How do we determine if the data has to be transformed to reduce skewness? Visually or metrics? I am wondering what would be the normal way for a data scientist to validate if the data is skewed or not. Is it by plotting the histogram or by finding skewness/kurtosis value (ex:- using pandas methods etc)?
What is the correct way? and what is the normal way it's done in real data analysis/machine learning work?
 A: Evaluation:

*

*Maybe looking at boxplots is the most common way. Strongly skewed data often show far outliers. But even normal and some other symmetrical distributions can show outliers.

Example: Out of 100,000 normal samples of size 100, over half had outliers; there was almost one outlier per sample on average.
out = replicate(10^5, 
    length(boxplot.stats(rnorm(100))$out))
mean(out>0)
[1] 0.5204
mean(out)
[1] 0.92163


*

*If the issue is that you'd like normal data, then
using formal tests of normality is not usually
the best approach. For small samples, normality tests can fail to reject for data from skewed distributions; for large samples, these tests can reject for data that is close enough to normal for many purposes. Look at normal probability plots instead.

Examples: The Shapiro-Wilk test is one of the best tests of normality. Even so, out of 100,000 exponential samples of size ten, this test found less than half to be non-normal.
pv = replicate(10^5, shapiro.test(rexp(10))$p.val)
mean(pv <= .05)
[1] 0.44557

Moreover, out of 100,000 samples of size 1000 from Student's t distribution with 30 degrees of freedom (hardly distinguishable from normal
for many practical purposes) about 20% failed the S-W test of normality.
pv = replicate(10^5, shapiro.test(rt(1000,30))$p.val)
mean(pv <= .05)
[1] 0.20981

Execution:

*

*If possible, try to find a method that works well for untransformed data. Transformation, even when necessary, can make it hard to understand and explain the results of tests.

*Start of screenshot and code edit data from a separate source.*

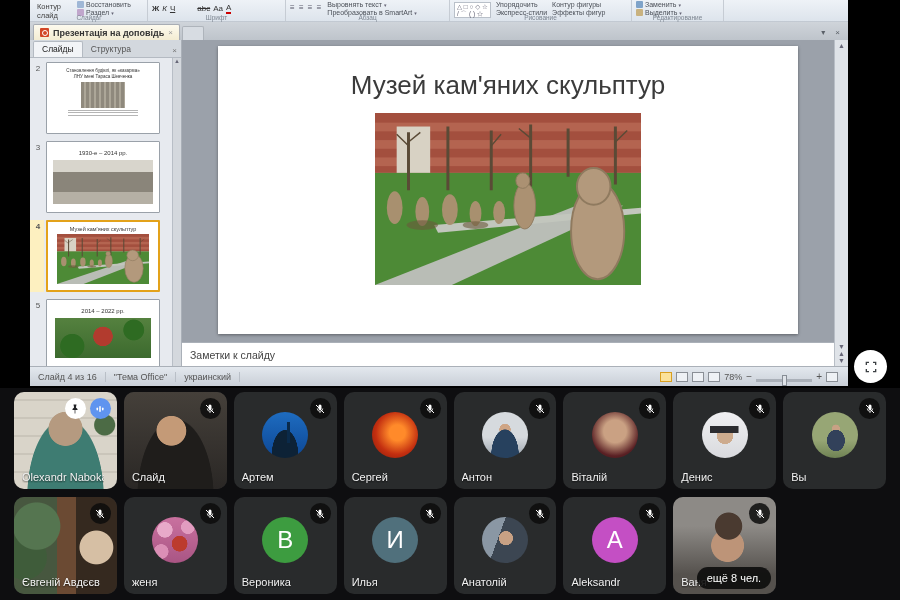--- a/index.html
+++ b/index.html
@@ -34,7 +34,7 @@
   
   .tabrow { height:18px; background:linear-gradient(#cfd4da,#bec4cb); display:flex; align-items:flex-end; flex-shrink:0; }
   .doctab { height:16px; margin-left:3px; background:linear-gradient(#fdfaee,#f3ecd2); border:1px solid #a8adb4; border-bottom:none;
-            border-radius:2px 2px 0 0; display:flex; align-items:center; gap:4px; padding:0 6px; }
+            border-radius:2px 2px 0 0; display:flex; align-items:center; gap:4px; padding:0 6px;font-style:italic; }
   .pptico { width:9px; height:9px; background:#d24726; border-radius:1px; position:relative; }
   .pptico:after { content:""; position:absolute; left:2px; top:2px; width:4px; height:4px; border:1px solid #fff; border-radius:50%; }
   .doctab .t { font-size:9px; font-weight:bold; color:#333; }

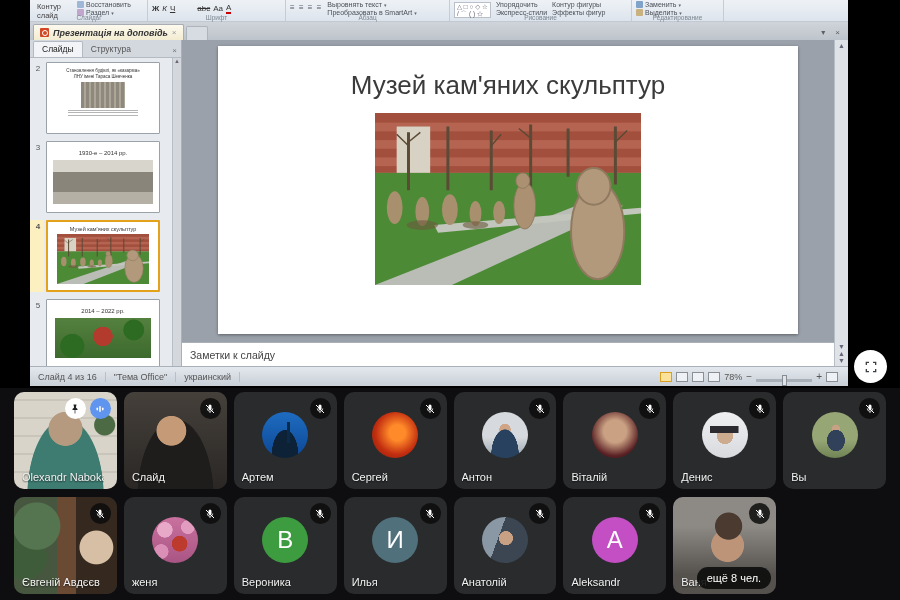--- a/index.html
+++ b/index.html
@@ -91,7 +91,7 @@
   
   .statusbar { height:20px; background:linear-gradient(#e3e8ee,#c9cfd7); border-top:1px solid #aab0b8;
                display:flex; align-items:center; font-size:9px; color:#555; flex-shrink:0; }
-  .sb-item { padding:0 8px; border-right:1px solid #b9bfc7; }
+  .sb-item { padding:0 8px; border-right:1px solid #b9bfc7;font-family:Liberation Mono, monospace; }
   .sb-right { margin-left:auto; display:flex; align-items:flex-end; gap:4px; padding-right:10px; }
   .vbtn { width:12px; height:10px; border:1px solid #8a8f96; background:#eef1f5; }
   .vbtn.act { background:#fbe29a; border-color:#d99f1f; }

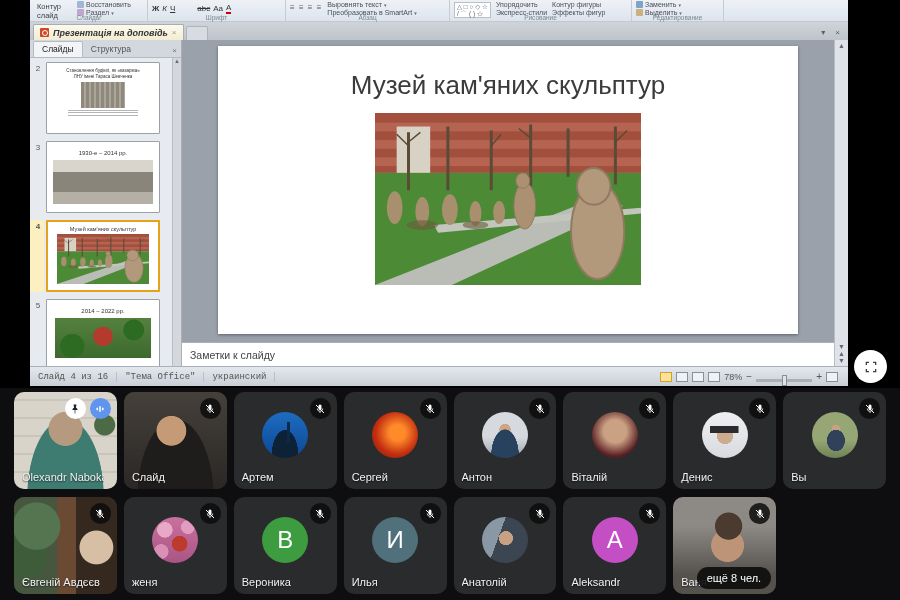--- a/index.html
+++ b/index.html
@@ -454,7 +454,7 @@
             </svg>
           </span>
         </div>
-      <span class="pname">Слайд</span>
+      <span class="pname">Олег</span>
     </div>
 
     <div class="tile">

Example: Suppose we have an exponential sample
of size 40 from a population with $\mu = 50.$
Some might depend on the robustness of t methods to get the (approximate) 95% CI $(33.1,64.1)$ for $\mu.$ However, the relationship
$\frac{\bar X}{\mu}\sim\mathsf{Gamma}(40,40)$
can be pivoted to give the exact 95% CI
$(36.5, 68.0).$
x = rexp(40, 1/50)
mean(x)
[1] 48.60372

t.test(x)$conf.int
[1] 33.07733 64.13012
attr(,"conf.level")
[1] 0.95

mean(x)/qgamma(c(.975,.025), 40, 40)
[1] 36.46582 68.03293


*

*If transformation is necessary, try to use one that minimizes difficulties of interpretation. In some instances, using a rank transformation works and results are easy to understand. Differences in logs amount to ratios of original data.

A: Read up on and consider lognormal distributions. They are very common in many fields of science. A log transform converts a lognormal distribution to a gaussian. But this is not just a mathematical trick, to be done when a normality test flags the distribution as nonnormal. There are reasons why data are lognormal, and it is appropriate to account for this with a log transform of the data before some analyses, and a reverse log transform of some results (to convert differences between logs to the ratio of actual values).
For ratio data (only positive values are possible; changes are multiplicative rather than additive), some argue that assuming a lognormal distribution should be the default.